CHICAGO -- The oldest known piece of cloth, woven 9,000 years ago near the headwaters of the Tigris River, is helping archaeologists weave together the still incomplete story of humanity's civilizing march from the cave to the city.
Discovery of the 3-inch-by-1 1/2 -inch fossilized swatch of cloth was announced yesterday by the University of Chicago and Istanbul University. A team of archaeologists from the two universities found the cloth, woven from flax fibers, at the site of an ancient village they have been excavating jointly since 1964. The artifact now belongs to the Turkish national museum.
The cloth, wound by a prehistoric villager around a tool handle made of an animal antler, was found in 1988. Linda and Dr.

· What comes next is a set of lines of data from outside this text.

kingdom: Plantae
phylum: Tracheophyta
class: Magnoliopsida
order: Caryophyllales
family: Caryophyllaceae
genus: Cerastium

Robert Braidwood of the University of Chicago's Oriental Institute had been waiting since then for confirmation that what they found was indeed a piece of cloth.
The Braidwoods, who have been working in Middle Eastern archaeological sites since the 1930s, are the acknowledged world leaders in the scholarly search for how humans progressed from caves to civilization.
Robert Braidwood, 85, said it took several years for the world's leading authority on ancient textiles, Gillian Vogelsang-Eastwood of the Netherlands' National Museum of Ethnology, to get to Turkey to study the haft. Her recent confirmation that the fossilized material is a piece of cloth prompted the announcement of the discovery.
"People learned to weave baskets first," Ms. Vogelsang-Eastwood said in a confirming report, "and then used those weaving techniques for cloth."
She said existence of the cloth shows people then had some sort of loom. It appears, she said, to have been produced by a primitive method of weaving on a simple frame over which vertical threads were stretched so that horizontal threads could be entwined with them.
The site at which the cloth was found is called Cayonu, an archaeological dig the Braidwoods began with Prof. Halet Cambel of Istanbul University in 1964. The ancient village had lain undiscovered for thousands of years under farm fields near the headwaters of the Tigris in eastern Turkey.
The fact that cave people began to collect in year-round villages such as the one at Cayonu was crucial to the subsequent appearance of civilization, Mr. Braidwood said. Villages enabled people to break society into divisions of labor, meaning not everybody had to farm and hunt for survival. That allowed the beginnings of technologies such as weaving, and, ultimately, the development of law, monarchies and the written word.
"We are guessing the shift from a hunting-gathering fashion of life to one dependent on domestication of plants and animals began 12,000 to 15,000 years ago."